Mohamed Salah had seen his number go up before he brought up that of Manchester City. With passions raging and City threatening to wrest a high-end encounter their way, Jürgen Klopp went for a triple substitution.
There were 72 minutes on the clock but why was Salah’s No 11 up on the board? Salah had been Liverpool’s most dangerous player.
It was a mistake because Salah was going nowhere. Klopp explained that to him on the touchline after Salah had walked towards him looking dejected and the manager made the changes that he actually wanted to make, one of which was the introduction of Darwin Núñez, who had been dropped to the bench.
Salah’s goal was a disaster for João Cancelo, who had reached in to try to nick away an Alisson clearance, only to miss his kick. When Salah rampaged clear, one-on-one with Ederson, his mind might have gone back to the 50th minute when he was similarly placed against the City goalkeeper after a Roberto Firmino through-ball.
On that occasion Ederson made a fine fingertip save, brushing Salah’s shot past the post. The Egyptian made no mistake this time, getting his body shape right and oozing conviction. Salah had torched Rangers last Wednesday with the fastest hat-trick in Champions League history. Now this. His mojo is plainly back.
Gripped by indignation, Guardiola turned to the Liverpool support behind him and sarcastically conducted their celebrations. It was Klopp who would see red – metaphorically and literally – being sent to the stands in the 86th minute after exploding at the non-award of a foul. Like the rest of Anfield he felt that Bernardo Silva had impeded Salah.
Moments earlier Thiago Alcântara had got away with yellow rather than red for a bad tackle on Rodri – the Liverpool midfielder’s defence was that he slipped – and, before that, Virgil van Dijk, had made a saving defensive header as Haaland lurked behind him. For the first time in a long time it was not the City striker’s day. Liverpool’s defence emerged with honours, with Joe Gomez impressive alongside Van Dijk and James Milner filling in to good effect at right-back.
What did Klopp miss in the few minutes he was banished from the touchline? Mainly some indifferent work from Núñez, to put it mildly. When he led a three-on-one Liverpool break, he elected to shoot instead of play in Diogo Jota or Salah – the effort was blocked, amid howls from the crowd – and then after Jota had gone down injured, he got an attempted chipped finish all wrong when clean through.
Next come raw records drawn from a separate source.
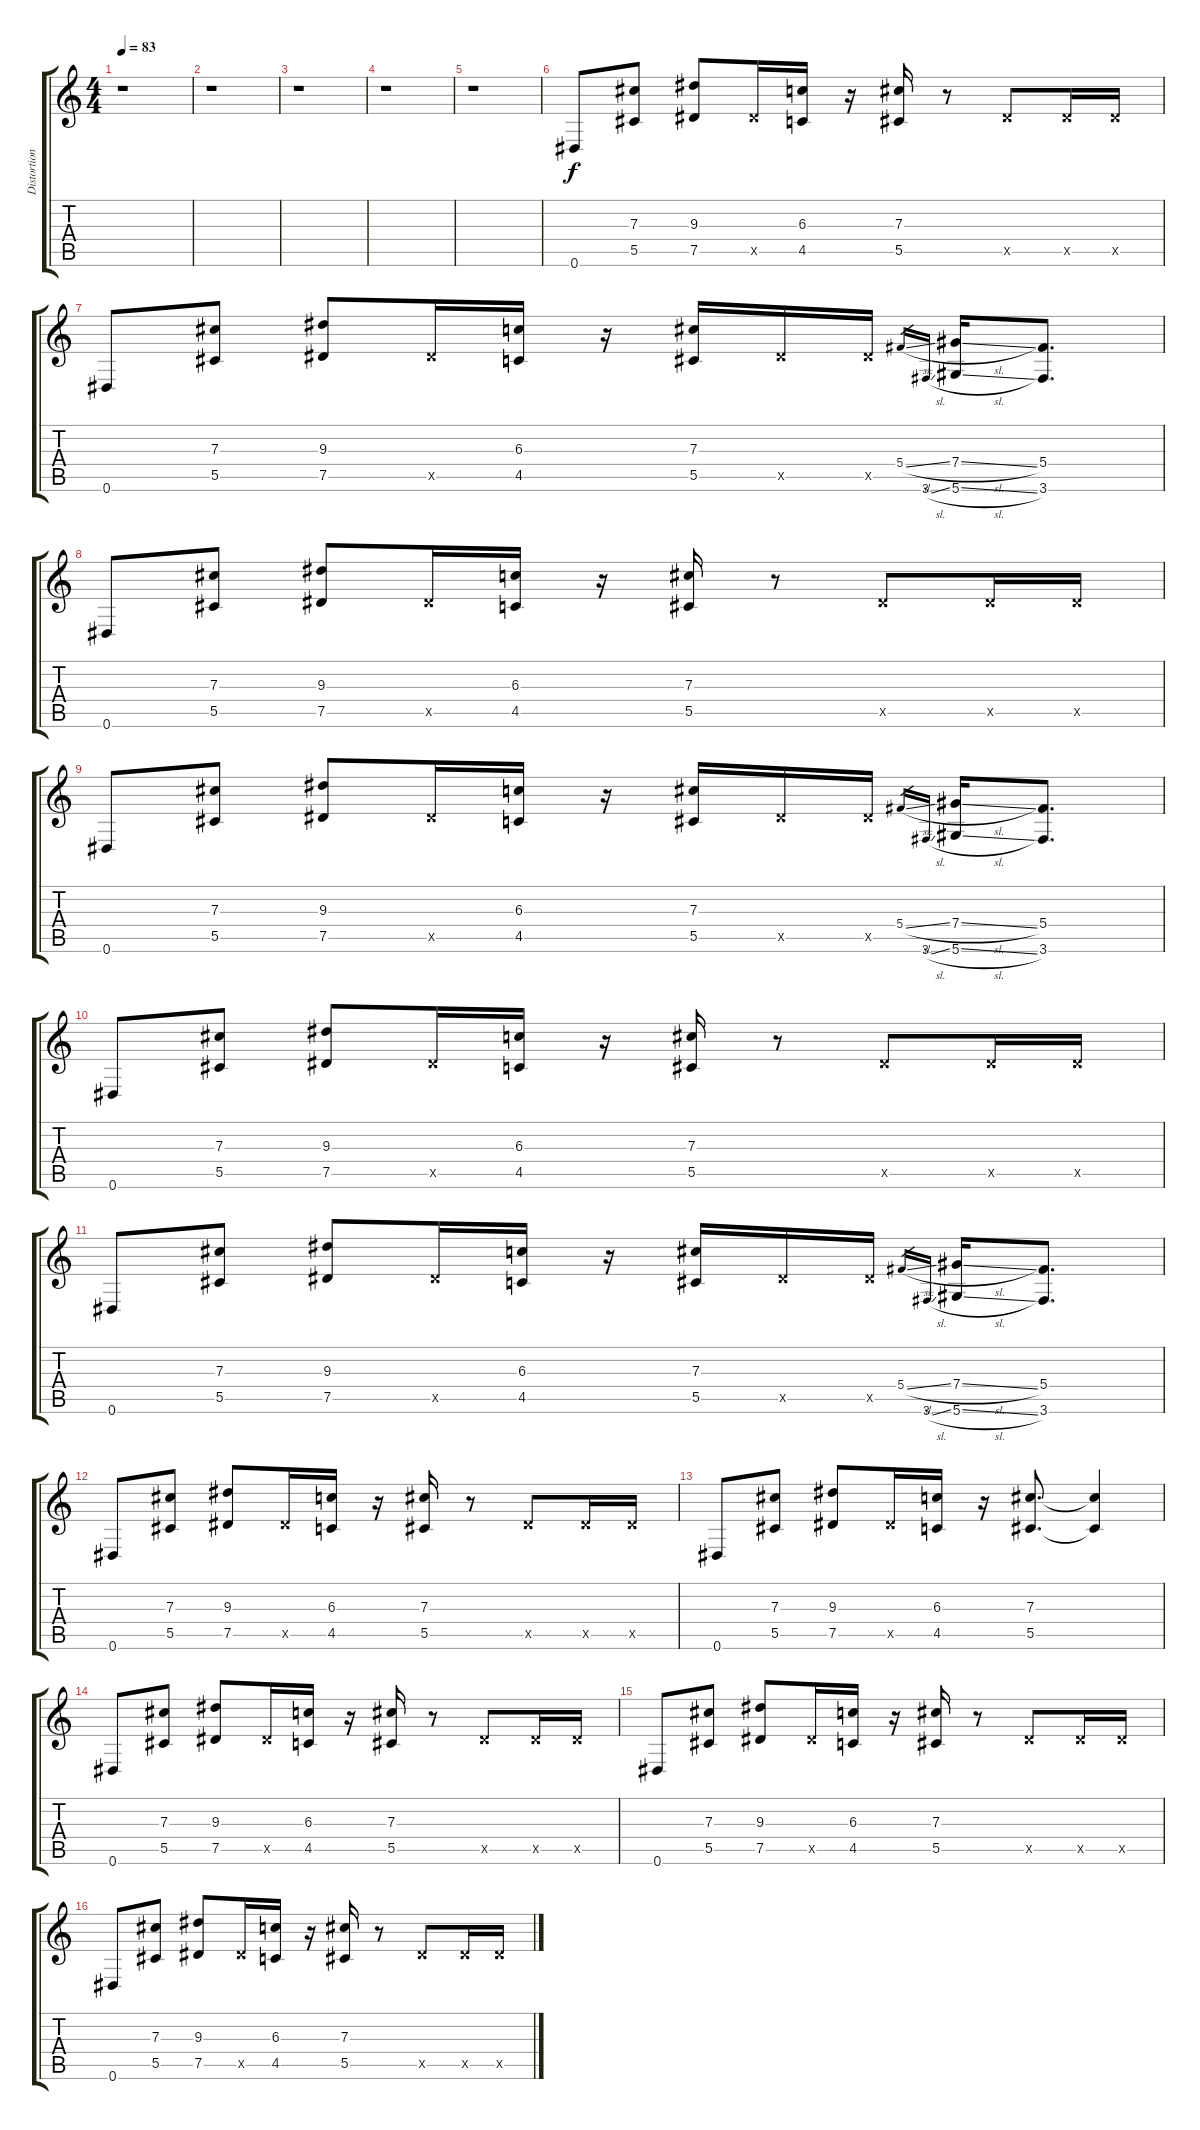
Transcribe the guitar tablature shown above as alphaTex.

\track ("Distortion" "Distortion") {instrument distortionguitar}
\staff {score tabs}
\tuning (Eb4 Bb3 Gb3 Db3 Ab2 Eb2) {hide}
\ts (4 4)
\tempo 83
\clef g2
\ks c
r.1{dy f instrument distortionguitar} |
r.1 |
r.1 |
r.1 |
r.1 |
0.6.8 (7.3 5.5).8 (9.3 7.5).8 7.5{x}.16 (6.3 4.5).16 r.16 (7.3 5.5).16 r.8 7.5{x}.8 7.5{x}.16 7.5{x}.16 |
0.6.8 (7.3 5.5).8 (9.3 7.5).8 7.5{x}.16 (6.3 4.5).16 r.16 (7.3 5.5).16 7.5{x}.16 7.5{x}.16 5.4{sl}.16{gr} 3.6{sl}.16{gr} (7.4{sl} 5.6{sl}).16 (5.4 3.6).8{d} |
0.6.8 (7.3 5.5).8 (9.3 7.5).8 7.5{x}.16 (6.3 4.5).16 r.16 (7.3 5.5).16 r.8 7.5{x}.8 7.5{x}.16 7.5{x}.16 |
0.6.8 (7.3 5.5).8 (9.3 7.5).8 7.5{x}.16 (6.3 4.5).16 r.16 (7.3 5.5).16 7.5{x}.16 7.5{x}.16 5.4{sl}.16{gr} 3.6{sl}.16{gr} (7.4{sl} 5.6{sl}).16 (5.4 3.6).8{d} |
0.6.8 (7.3 5.5).8 (9.3 7.5).8 7.5{x}.16 (6.3 4.5).16 r.16 (7.3 5.5).16 r.8 7.5{x}.8 7.5{x}.16 7.5{x}.16 |
0.6.8 (7.3 5.5).8 (9.3 7.5).8 7.5{x}.16 (6.3 4.5).16 r.16 (7.3 5.5).16 7.5{x}.16 7.5{x}.16 5.4{sl}.16{gr} 3.6{sl}.16{gr} (7.4{sl} 5.6{sl}).16 (5.4 3.6).8{d} |
0.6.8 (7.3 5.5).8 (9.3 7.5).8 7.5{x}.16 (6.3 4.5).16 r.16 (7.3 5.5).16 r.8 7.5{x}.8 7.5{x}.16 7.5{x}.16 |
0.6.8 (7.3 5.5).8 (9.3 7.5).8 7.5{x}.16 (6.3 4.5).16 r.16 (7.3 5.5).8{d} (7.3{t} 5.5{t}).4 |
0.6.8 (7.3 5.5).8 (9.3 7.5).8 7.5{x}.16 (6.3 4.5).16 r.16 (7.3 5.5).16 r.8 7.5{x}.8 7.5{x}.16 7.5{x}.16 |
0.6.8 (7.3 5.5).8 (9.3 7.5).8 7.5{x}.16 (6.3 4.5).16 r.16 (7.3 5.5).16 r.8 7.5{x}.8 7.5{x}.16 7.5{x}.16 |
0.6.8 (7.3 5.5).8 (9.3 7.5).8 7.5{x}.16 (6.3 4.5).16 r.16 (7.3 5.5).16 r.8 7.5{x}.8 7.5{x}.16 7.5{x}.16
In between times Núñez almost teed up Trent Alexander-Arnold, who had returned from injury, and it meant Liverpool could not engineer the breathing space they wanted. That only made the full-time whistle sound sweeter. Klopp was back out for the celebrations and he can now celebrate a 12th career victory against Guardiola. No other manager has nearly as many wins against him.
Klopp has previously said that Liverpool are not in this season’s title race and they do remain a distance off the pace set by Arsenal. But this was much more like it with Salah, who started at the tip of Klopp’s 4-2-3-1 formation, prominent from the outset, running hard at the City defence and showing his physical side, too.
City came on strong in the final 15 minutes of the first half, Haaland twice working Alisson and heading another opportunity high. The game ignited in the 53rd minute after VAR intervened to thwart Foden, who forced the ball in off Gomez from a tight angle. Haaland had jumped in to free it from Alisson, who did appear to have two hands on the ball.
Immediately afterwards Jota headed off target when gloriously placed after Salah had worked the ball over to him. But it was City who came to push higher, scenting the breakthrough and with Foden driving them. Ilkay Gündogan saw a shot deflect wide; Haaland worked Alisson after Gündogan had breezed away from Fabinho, and Silva rasped a low one wide. Salah, though, made the difference.